The reverse of the leaflet. Photograph: Lucy Boyle

“I was just about to bin it when I thought: ‘Hold on a minute, that was quite targeted, it will have been put knowingly into a book read by 11- to 14-year-olds,’” she said. “That’s not targeting the parents, that’s targeting the children. It really left a bad taste in my mouth.”

She contacted both Amazon and the book’s publisher, Oxford University Press, eventually managing to speak to one of Amazon’s executive customer relations managers on the phone. He apologised, said the retailer would launch an investigation, and offered Boyle a gift card. In an email seen by the Guardian, an Amazon representative wrote to Boyle: “I am very sorry to hear about the negative experience you have had with the order for your son. Especially considering this was a children’s book and he is due to receive the vaccine soon.”

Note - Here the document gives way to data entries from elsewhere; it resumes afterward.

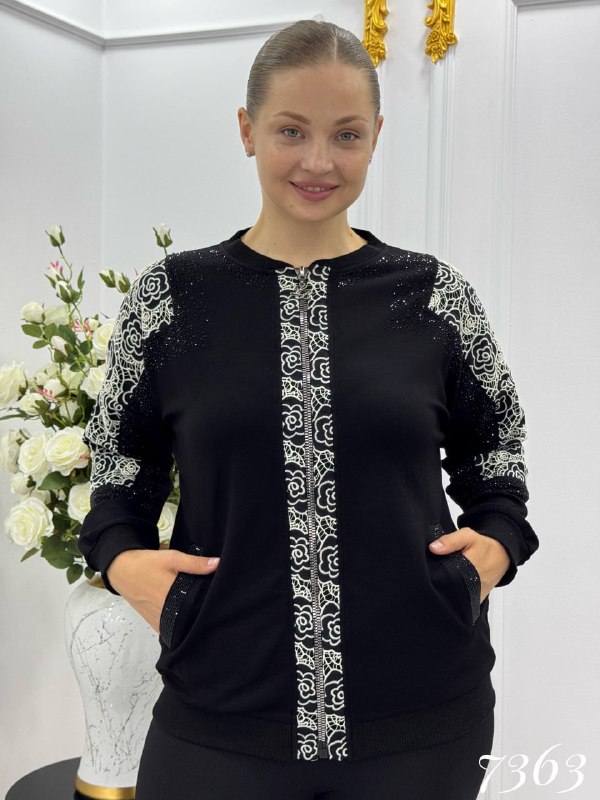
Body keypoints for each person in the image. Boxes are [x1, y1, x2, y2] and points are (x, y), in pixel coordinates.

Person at [78, 19, 540, 800]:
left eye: (346, 135)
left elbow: (497, 462)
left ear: (376, 136)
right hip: (217, 713)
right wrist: (126, 565)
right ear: (247, 130)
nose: (319, 162)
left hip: (426, 720)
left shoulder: (436, 297)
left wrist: (492, 548)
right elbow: (119, 480)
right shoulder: (172, 298)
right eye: (291, 130)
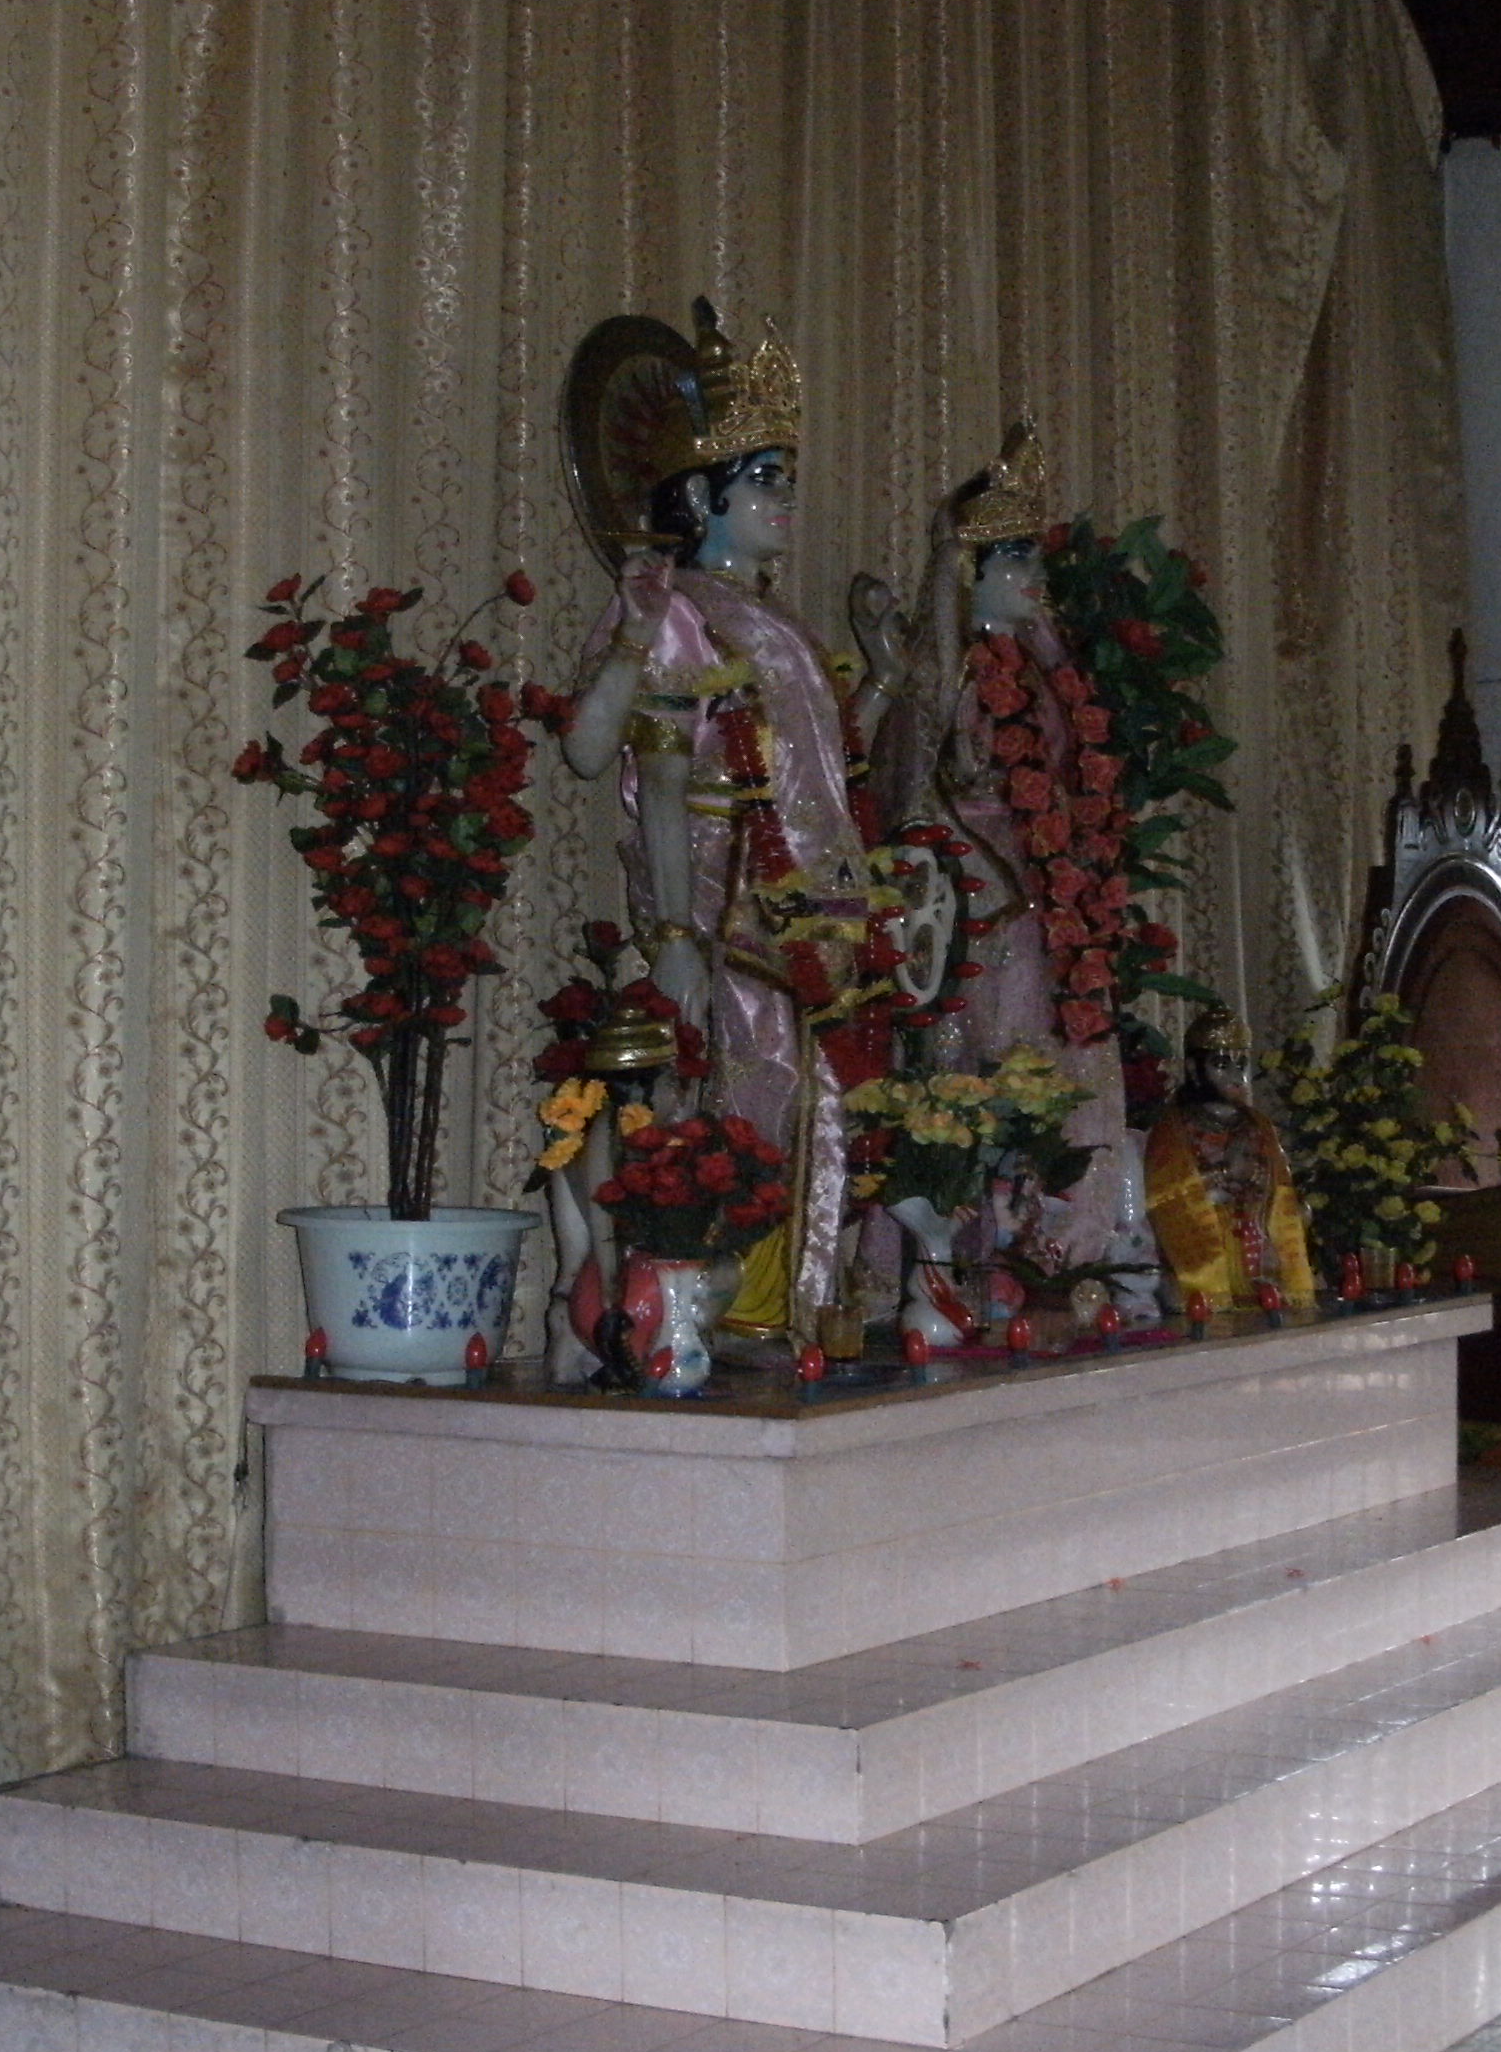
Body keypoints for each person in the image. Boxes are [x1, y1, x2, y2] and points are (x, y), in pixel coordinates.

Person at [559, 302, 896, 1345]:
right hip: (719, 899)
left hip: (814, 906)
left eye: (788, 477)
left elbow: (825, 774)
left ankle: (797, 1309)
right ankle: (724, 1317)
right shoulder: (676, 609)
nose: (785, 500)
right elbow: (608, 759)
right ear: (701, 495)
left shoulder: (777, 623)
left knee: (822, 1109)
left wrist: (880, 678)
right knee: (755, 1092)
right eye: (764, 480)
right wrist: (670, 939)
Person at [869, 422, 1130, 1270]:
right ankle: (968, 1258)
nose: (1033, 578)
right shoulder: (944, 674)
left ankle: (1052, 1252)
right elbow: (909, 793)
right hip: (982, 910)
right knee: (978, 1073)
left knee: (1053, 1068)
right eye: (1012, 560)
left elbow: (1074, 785)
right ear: (969, 574)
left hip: (1050, 907)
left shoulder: (1051, 672)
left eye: (1033, 559)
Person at [1144, 1005, 1314, 1309]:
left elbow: (1282, 1196)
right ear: (1195, 1069)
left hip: (1259, 1254)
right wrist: (1224, 1173)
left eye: (1242, 1064)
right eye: (1222, 1064)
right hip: (1205, 1260)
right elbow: (1164, 1202)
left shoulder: (1258, 1124)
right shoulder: (1174, 1129)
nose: (1237, 1076)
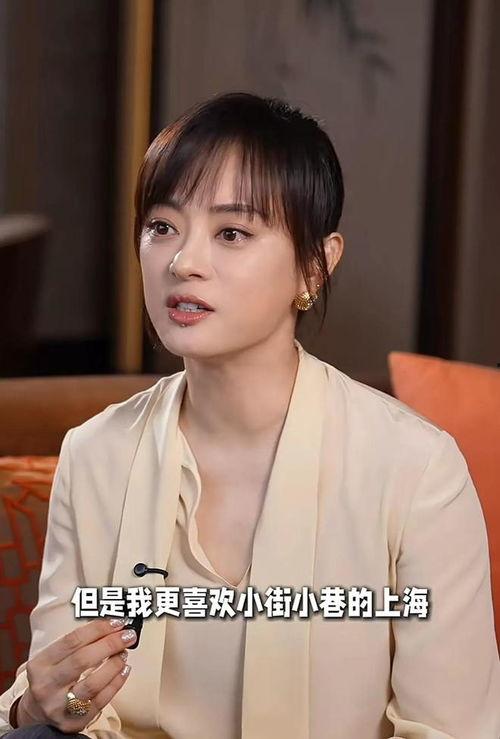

Boyle said the Amazon employee told her that though he had never heard of an anti-vaccine leaflet being slipped into a book before, workers had previously inserted notes on Amazon workers’ rights into titles. Two years ago, Metro reported that an Amazon worker was fired for sending a Jewish customer a note in her package reading “Greetings from Uncle Adolf”. In 2018, the Daily Mail spoke to a customer who reported finding a note in her delivery reading: “Please Help, Amazon is painful!”

On Monday, Amazon said it had checked all its facilities where the book was available, including where it was delivered from, and found no evidence that the leaflet was inserted at an Amazon site.

OUP also promised Boyle it would look into the situation, and stressed its belief that the leaflet was not inserted at its end, telling Boyle in an email that “this leaflet has not originated from OUP”, and that it considered the situation to be very serious.

A spokesperson for OUP said the leaflet was “not OUP promotional material, nor was its insertion authorised by us. Furthermore, our warehouse staff adhere to the highest levels of security such that they meet the standards set by the aviation industry. We are not aware of any other instances of external leaflets being inserted into our books.”

Boyle said she was concerned that both sides will end up blaming the other without identifying the source. “It may just be one leaflet in one book, or someone may have leafleted that whole batch of books … I don’t see what Amazon can do if a worker goes in with a bunch of leaflets. What’s the upshot, that every worker is monitored? That all gets a bit Big Brother,” she said.

Last month, a Guardian investigation revealed that Amazon appears to be helping anti-vaccine not-for-profit organisations in the US through the AmazonSmile Foundation, its charity arm. And in March, Adam Schiff, chair of the House intelligence committee, wrote to Amazon’s chief executive, Jeff Bezos, to express his concern that “Amazon is surfacing and recommending products and content that discourage parents from vaccinating their children”, citing a CNN Business report which found anti-vaccine books dominated Amazon search results for “vaccine”.